▸ DATA SUPPLIED
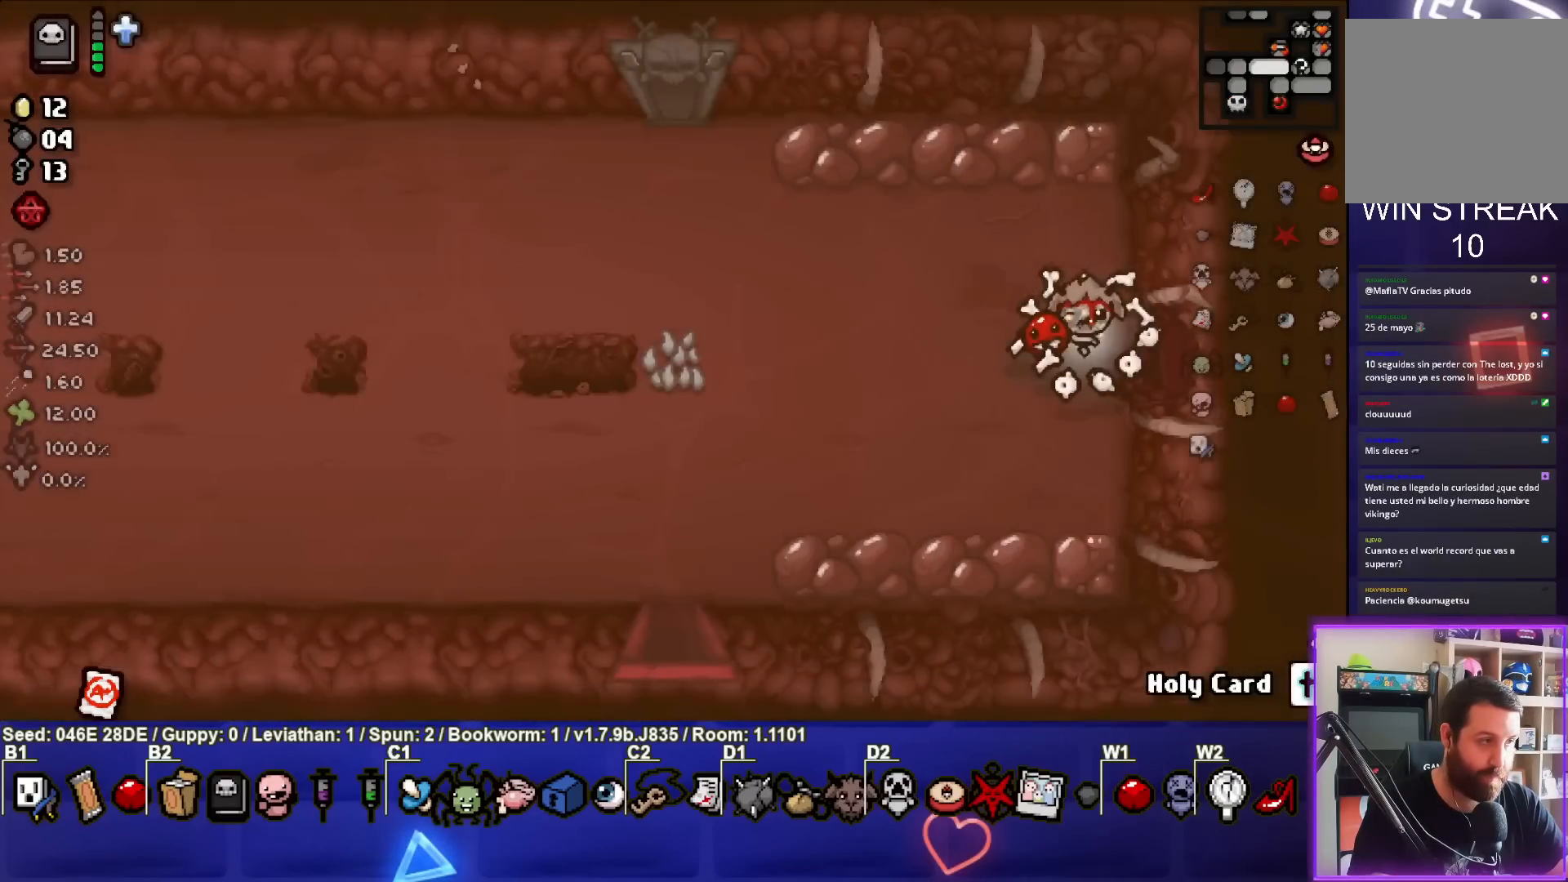
{"buttons": [], "left_stick": "down-left", "events": [[17, "left_stick", "down-left"]]}
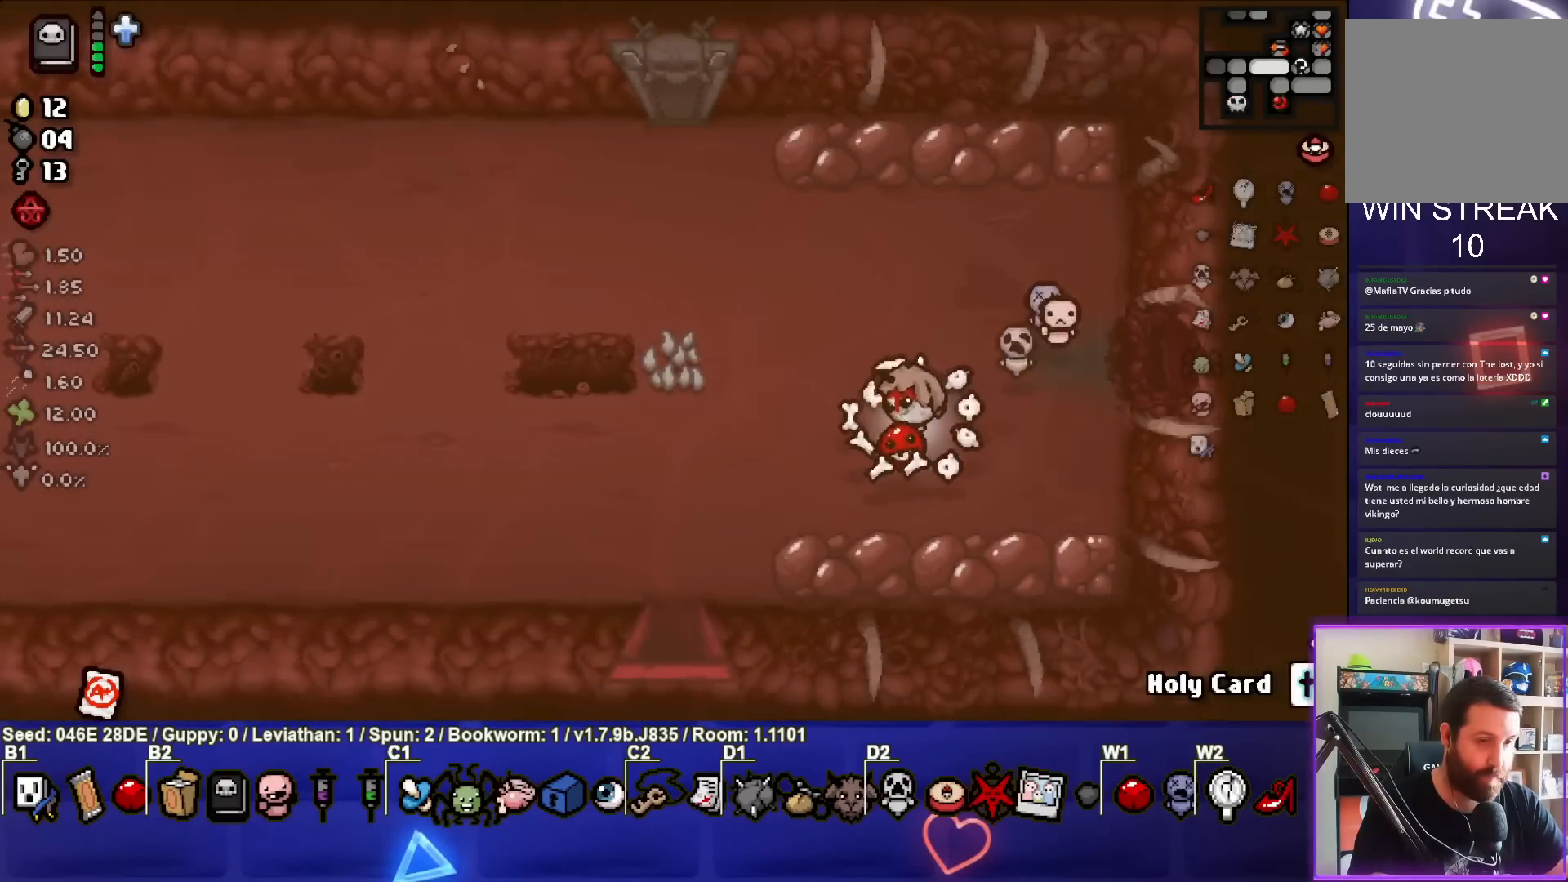
{"buttons": [], "left_stick": "down-left", "events": []}
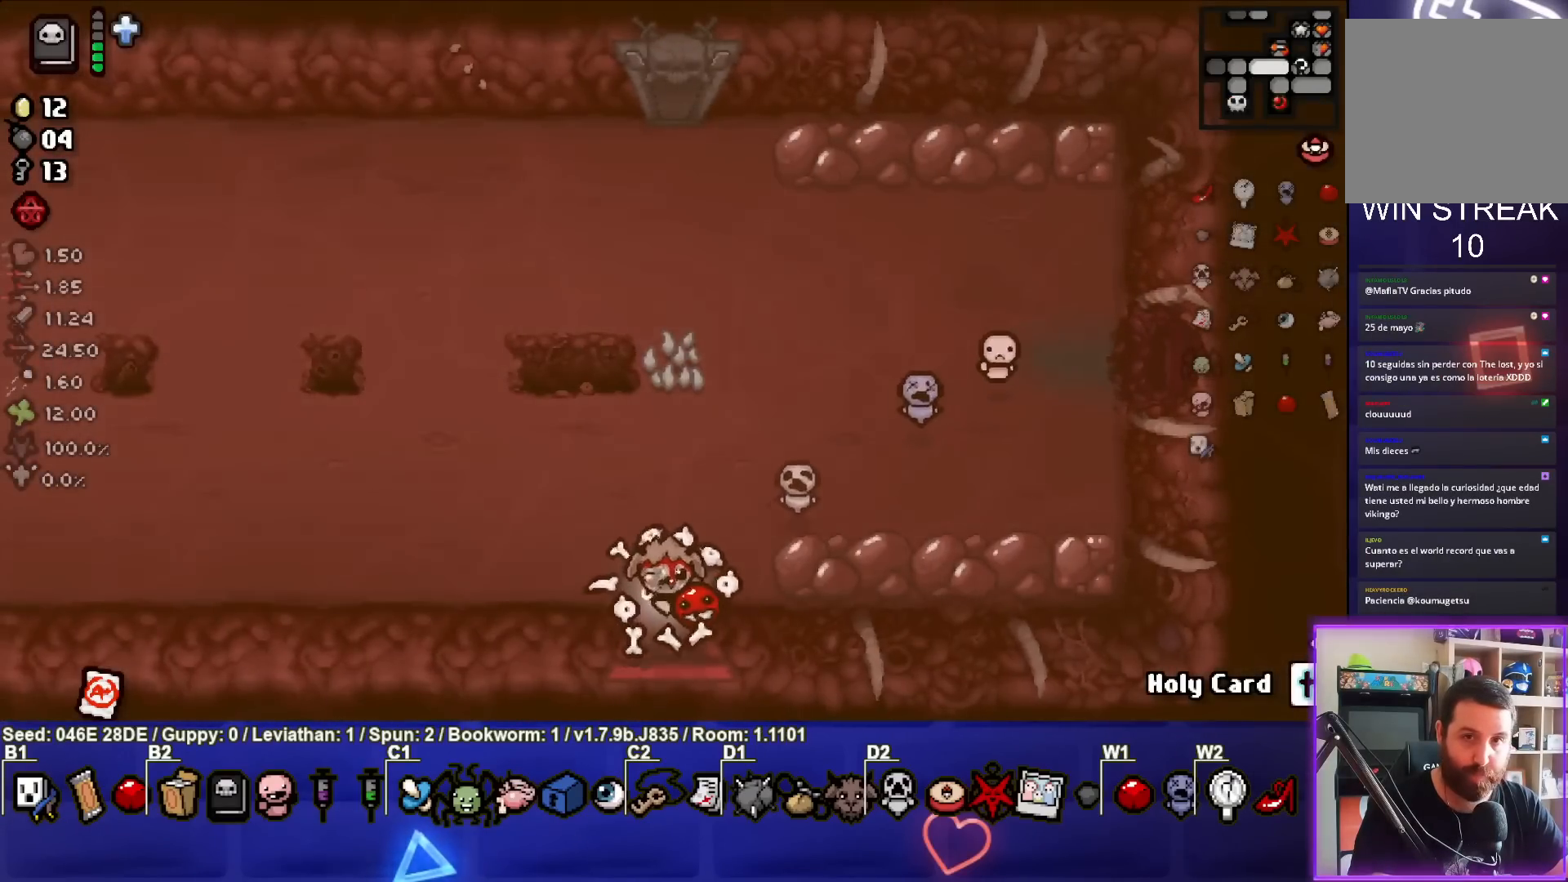
{"buttons": [], "left_stick": "center", "events": [[17, "left_stick", "down"], [200, "left_stick", "center"]]}
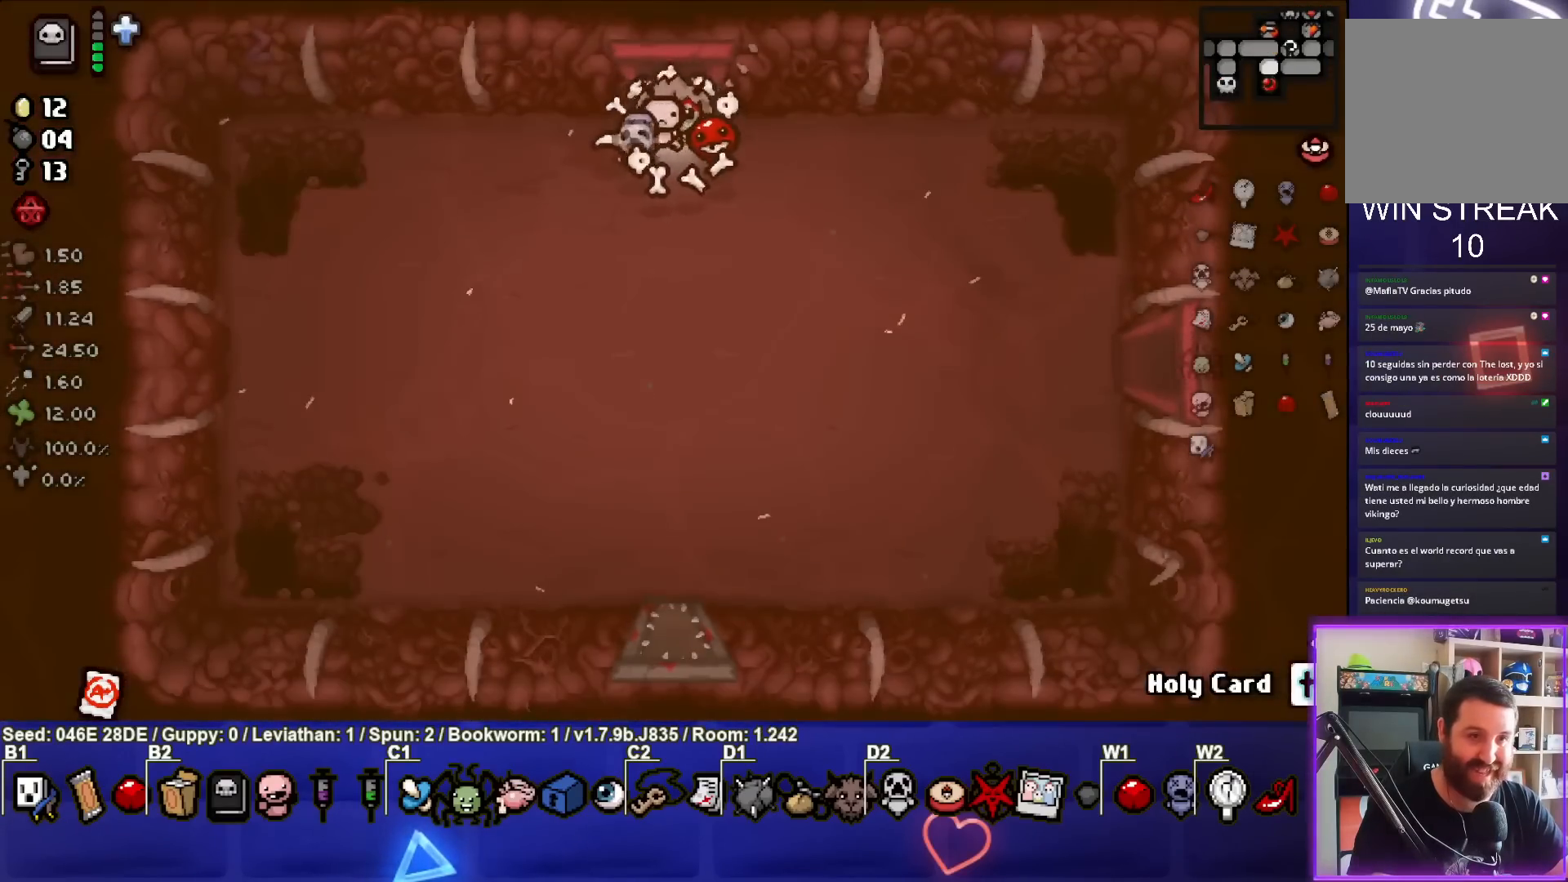
{"buttons": [], "left_stick": "down", "events": [[117, "left_stick", "down"]]}
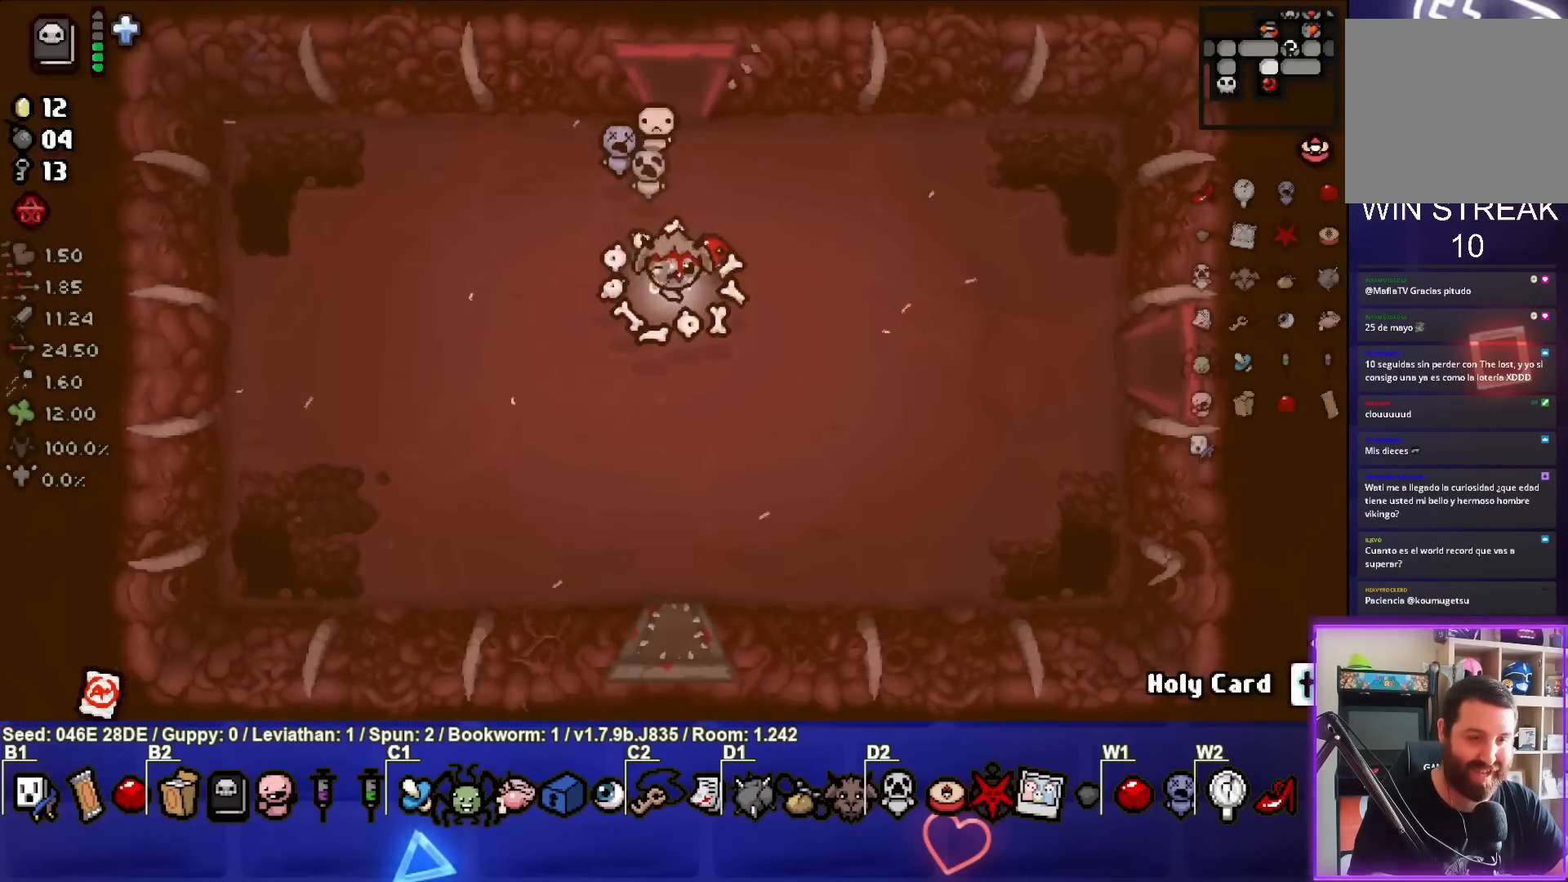
{"buttons": [], "left_stick": "down", "events": [[133, "left_stick", "center"], [350, "left_stick", "down"]]}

▸ EXERCISE OBJECTIVE
Pictures excluded, set down all the entries exactly.

▸ THE ANSWER
{"buttons": [], "left_stick": "down-left", "events": [[17, "left_stick", "down-left"]]}
{"buttons": [], "left_stick": "down-left", "events": []}
{"buttons": [], "left_stick": "center", "events": [[17, "left_stick", "down"], [200, "left_stick", "center"]]}
{"buttons": [], "left_stick": "down", "events": [[117, "left_stick", "down"]]}
{"buttons": [], "left_stick": "down", "events": [[133, "left_stick", "center"], [350, "left_stick", "down"]]}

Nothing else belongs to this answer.